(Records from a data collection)
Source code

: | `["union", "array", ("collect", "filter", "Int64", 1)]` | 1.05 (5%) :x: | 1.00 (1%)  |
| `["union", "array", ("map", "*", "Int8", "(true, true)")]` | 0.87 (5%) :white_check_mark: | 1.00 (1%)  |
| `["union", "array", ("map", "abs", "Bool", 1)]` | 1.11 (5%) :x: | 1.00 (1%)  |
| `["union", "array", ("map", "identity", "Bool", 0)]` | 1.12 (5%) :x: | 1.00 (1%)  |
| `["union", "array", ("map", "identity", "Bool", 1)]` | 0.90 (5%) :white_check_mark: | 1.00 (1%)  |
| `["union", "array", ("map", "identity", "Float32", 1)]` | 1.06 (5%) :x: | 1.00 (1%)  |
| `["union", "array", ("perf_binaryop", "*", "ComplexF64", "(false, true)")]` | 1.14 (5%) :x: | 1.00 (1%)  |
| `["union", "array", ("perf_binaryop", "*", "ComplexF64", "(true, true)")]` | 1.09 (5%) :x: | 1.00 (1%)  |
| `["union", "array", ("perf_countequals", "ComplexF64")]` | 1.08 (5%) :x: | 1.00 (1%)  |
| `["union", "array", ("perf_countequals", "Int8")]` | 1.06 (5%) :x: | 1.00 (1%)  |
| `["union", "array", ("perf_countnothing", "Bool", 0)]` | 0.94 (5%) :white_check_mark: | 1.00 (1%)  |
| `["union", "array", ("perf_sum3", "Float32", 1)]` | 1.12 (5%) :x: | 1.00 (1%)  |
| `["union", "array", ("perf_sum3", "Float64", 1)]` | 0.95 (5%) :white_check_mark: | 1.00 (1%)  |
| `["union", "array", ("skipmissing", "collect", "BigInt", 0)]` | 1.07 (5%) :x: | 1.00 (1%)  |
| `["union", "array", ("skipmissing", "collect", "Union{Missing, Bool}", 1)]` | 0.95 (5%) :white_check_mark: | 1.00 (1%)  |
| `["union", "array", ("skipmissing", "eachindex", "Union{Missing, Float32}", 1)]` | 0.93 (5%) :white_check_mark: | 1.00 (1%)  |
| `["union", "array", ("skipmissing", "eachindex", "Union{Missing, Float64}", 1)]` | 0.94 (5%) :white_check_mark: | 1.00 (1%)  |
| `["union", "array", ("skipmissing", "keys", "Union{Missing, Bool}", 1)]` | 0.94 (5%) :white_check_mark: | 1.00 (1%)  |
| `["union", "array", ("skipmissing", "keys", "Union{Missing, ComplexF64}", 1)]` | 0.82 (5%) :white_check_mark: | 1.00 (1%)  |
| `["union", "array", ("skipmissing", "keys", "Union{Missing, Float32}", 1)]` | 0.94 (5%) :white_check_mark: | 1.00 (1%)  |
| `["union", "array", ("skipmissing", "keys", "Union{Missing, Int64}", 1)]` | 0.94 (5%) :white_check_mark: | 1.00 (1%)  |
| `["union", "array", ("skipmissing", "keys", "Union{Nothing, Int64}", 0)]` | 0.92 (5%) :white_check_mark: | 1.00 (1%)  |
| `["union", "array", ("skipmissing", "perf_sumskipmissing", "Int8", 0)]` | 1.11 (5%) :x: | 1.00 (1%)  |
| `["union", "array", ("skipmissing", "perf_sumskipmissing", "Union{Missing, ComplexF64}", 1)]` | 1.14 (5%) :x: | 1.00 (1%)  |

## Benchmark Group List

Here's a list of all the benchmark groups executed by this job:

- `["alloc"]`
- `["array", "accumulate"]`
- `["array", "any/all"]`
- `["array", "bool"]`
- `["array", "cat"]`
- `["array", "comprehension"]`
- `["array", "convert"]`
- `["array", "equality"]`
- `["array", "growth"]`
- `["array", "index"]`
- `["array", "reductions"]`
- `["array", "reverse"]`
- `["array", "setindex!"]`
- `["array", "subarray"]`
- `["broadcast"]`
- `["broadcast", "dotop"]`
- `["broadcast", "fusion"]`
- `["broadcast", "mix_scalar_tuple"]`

--

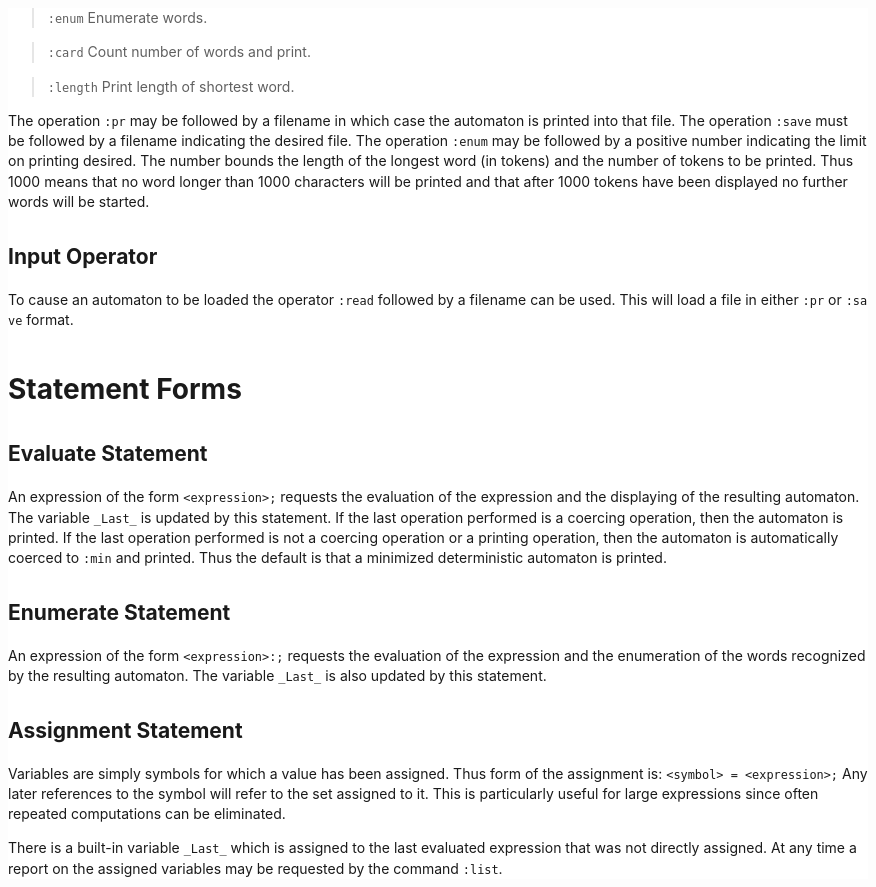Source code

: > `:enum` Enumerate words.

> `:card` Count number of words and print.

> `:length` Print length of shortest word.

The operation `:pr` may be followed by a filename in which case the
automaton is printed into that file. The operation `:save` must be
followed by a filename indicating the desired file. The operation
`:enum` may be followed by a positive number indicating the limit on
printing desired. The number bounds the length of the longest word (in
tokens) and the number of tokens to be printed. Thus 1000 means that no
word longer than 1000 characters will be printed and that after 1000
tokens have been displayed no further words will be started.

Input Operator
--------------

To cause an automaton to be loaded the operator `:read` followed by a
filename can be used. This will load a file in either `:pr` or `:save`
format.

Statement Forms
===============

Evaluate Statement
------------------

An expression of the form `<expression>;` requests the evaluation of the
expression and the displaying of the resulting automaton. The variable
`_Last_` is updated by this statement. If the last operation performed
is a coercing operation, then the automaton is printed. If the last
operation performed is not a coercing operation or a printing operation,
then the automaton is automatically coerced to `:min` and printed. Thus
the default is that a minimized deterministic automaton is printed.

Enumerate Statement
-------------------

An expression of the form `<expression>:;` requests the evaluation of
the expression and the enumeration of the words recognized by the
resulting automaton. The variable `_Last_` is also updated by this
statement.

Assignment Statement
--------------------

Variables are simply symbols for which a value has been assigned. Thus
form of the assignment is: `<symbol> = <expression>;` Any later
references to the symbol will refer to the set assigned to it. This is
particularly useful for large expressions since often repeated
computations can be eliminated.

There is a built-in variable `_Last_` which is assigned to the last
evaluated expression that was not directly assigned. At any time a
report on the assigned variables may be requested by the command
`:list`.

Task goal:
Only the lines containing "updated" are needed; copy each of them from the data.

Solution to the exercise:
`_Last_` is updated by this statement. If the last operation performed
resulting automaton. The variable `_Last_` is also updated by this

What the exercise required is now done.